Now New York Democrats are moving toward their own constitutional redistricting amendment. Reuters reports that the Democratic-controlled state Senate and Assembly advanced a proposal that could let lawmakers draw more favorable congressional lines and remove New York's current ban on partisan gerrymandering; AP reports the change would need to pass again in 2027 and then go to voters before affecting 2028.
Here is the hard truth: New York did not create this arms race. It arrived after a Supreme Court majority weakened the central civil-rights architecture that once restrained states from diluting Black voting power. Ballotpedia tracks the post-Callais wave across states including Alabama, Louisiana, Tennessee, South Carolina, and Georgia; State Court Report warns that state courts will now carry more of the burden because federal protections have been gutted.
The New York proposal is not a small adjustment. CityLand's review says the amendment would permit mid-decade congressional redistricting, allow simple-majority map approvals, limit the Independent Redistricting Commission's role, remove the ban on maps favoring or disfavoring parties or incumbents, and alter minority-voting-rights language by removing a "results" test. The state Senate bill text says S10637A would amend the independent redistricting commission process and allow temporary legislative authority to redraw congressional lines for 2028 and 2030.
That is why honest people can be alarmed. Citizens Union argues the proposal "guts" existing safeguards and risks handing party leaders the power to protect incumbents. Republicans call it a power grab. Those criticisms deserve daylight. But so does the larger civic reality: a state that keeps boxing gloves on while other states bring razors is not proving its virtue; it may be proving its surrender.
The moral center is not "Democrats should gerrymander because Republicans do." The moral center is this: no state should be allowed to build congressional power on the erasure of Black voters, Latino voters, or any targeted community. The Brennan Center argues Congress can respond through national rules banning partisan gerrymandering, strengthening voting-rights protections, and reforming the Court's role in election law. Until that happens, the map wars will reward the most ruthless state legislatures and punish the most rule-bound voters.
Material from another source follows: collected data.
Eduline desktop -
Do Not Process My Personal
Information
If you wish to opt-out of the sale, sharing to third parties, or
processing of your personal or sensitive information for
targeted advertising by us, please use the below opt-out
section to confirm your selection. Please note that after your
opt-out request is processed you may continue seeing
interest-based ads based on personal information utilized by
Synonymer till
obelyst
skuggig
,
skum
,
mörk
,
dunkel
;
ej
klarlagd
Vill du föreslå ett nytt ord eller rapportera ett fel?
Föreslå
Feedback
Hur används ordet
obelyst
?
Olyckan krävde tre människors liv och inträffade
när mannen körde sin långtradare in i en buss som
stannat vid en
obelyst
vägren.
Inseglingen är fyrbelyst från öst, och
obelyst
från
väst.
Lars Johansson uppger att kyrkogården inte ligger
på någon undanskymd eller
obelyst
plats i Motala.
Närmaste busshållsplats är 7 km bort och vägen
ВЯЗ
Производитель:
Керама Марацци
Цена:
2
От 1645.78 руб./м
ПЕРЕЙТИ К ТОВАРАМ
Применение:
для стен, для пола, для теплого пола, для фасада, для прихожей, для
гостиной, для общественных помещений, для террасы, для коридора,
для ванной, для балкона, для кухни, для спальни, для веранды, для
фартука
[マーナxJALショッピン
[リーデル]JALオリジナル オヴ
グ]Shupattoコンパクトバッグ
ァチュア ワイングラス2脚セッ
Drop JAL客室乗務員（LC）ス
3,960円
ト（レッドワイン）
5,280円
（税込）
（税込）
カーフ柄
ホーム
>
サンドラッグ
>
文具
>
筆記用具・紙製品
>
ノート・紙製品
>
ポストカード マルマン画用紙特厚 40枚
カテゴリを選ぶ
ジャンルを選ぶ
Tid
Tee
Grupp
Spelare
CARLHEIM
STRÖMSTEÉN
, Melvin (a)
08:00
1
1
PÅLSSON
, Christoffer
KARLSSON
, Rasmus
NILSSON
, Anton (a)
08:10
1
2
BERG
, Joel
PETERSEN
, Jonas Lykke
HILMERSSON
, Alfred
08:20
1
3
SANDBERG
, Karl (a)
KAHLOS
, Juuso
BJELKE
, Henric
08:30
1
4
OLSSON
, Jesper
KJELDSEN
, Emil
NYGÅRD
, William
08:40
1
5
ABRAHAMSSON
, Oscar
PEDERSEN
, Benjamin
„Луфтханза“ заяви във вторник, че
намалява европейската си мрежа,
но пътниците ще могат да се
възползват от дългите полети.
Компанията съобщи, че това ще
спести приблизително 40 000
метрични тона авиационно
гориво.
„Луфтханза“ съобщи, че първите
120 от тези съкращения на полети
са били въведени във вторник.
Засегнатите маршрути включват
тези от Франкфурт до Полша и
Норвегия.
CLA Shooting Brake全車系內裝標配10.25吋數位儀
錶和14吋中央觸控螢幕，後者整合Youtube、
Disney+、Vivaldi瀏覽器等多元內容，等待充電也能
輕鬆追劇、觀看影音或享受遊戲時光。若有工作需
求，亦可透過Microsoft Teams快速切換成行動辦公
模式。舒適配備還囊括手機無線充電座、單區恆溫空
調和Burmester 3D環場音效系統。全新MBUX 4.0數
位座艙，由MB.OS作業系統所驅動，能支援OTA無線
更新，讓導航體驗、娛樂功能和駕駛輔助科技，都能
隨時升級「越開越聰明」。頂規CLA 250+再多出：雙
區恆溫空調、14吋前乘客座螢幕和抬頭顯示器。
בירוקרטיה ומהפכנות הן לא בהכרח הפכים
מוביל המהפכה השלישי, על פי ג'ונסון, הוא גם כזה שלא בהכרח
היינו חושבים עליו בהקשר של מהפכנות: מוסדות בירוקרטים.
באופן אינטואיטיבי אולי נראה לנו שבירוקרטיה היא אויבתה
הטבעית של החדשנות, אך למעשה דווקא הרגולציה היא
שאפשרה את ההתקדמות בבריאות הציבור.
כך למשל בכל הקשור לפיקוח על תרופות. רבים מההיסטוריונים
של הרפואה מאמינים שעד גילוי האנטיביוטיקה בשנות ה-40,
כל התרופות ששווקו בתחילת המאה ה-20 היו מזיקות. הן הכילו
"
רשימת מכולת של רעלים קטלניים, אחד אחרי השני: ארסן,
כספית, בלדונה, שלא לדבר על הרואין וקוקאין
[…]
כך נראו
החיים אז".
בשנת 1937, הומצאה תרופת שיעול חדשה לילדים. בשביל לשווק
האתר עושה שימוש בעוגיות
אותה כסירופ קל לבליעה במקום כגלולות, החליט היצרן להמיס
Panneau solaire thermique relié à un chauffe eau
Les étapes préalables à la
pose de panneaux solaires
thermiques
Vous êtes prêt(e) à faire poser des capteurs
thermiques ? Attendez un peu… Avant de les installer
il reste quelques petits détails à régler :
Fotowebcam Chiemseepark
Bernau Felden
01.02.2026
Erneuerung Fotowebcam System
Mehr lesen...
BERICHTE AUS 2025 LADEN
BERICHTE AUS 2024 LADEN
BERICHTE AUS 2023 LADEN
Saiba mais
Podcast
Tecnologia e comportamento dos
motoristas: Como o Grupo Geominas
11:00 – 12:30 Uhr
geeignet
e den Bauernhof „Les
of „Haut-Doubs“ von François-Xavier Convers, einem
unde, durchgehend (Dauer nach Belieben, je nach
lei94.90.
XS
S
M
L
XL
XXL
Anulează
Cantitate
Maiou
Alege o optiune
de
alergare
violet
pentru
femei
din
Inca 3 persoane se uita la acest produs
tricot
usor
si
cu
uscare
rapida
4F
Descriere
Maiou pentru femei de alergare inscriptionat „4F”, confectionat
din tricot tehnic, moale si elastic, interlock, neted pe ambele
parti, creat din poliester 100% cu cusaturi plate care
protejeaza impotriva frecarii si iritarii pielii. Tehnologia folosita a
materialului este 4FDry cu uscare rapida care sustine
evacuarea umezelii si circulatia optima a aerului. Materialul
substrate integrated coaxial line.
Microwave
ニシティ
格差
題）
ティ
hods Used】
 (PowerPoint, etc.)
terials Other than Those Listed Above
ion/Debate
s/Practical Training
So New York's counterpunch should be understood as both warning flare and indictment. It says the system is breaking. It says unilateral restraint has become a trap. It says the Trump-era map strategy is simple: dilute Black power in the South, then call foul when blue states reach for equal force.
The answer is not permanent gerrymandering. The answer is a national voting-rights floor, independent redistricting everywhere, transparent map data, enforceable anti-dilution rules, and a Congress willing to legislate like democracy is worth saving.
Until then, New York is the thunder after the lightning. The real scandal is not that New York may fight back. The scandal is that the Supreme Court helped make fighting back feel necessary.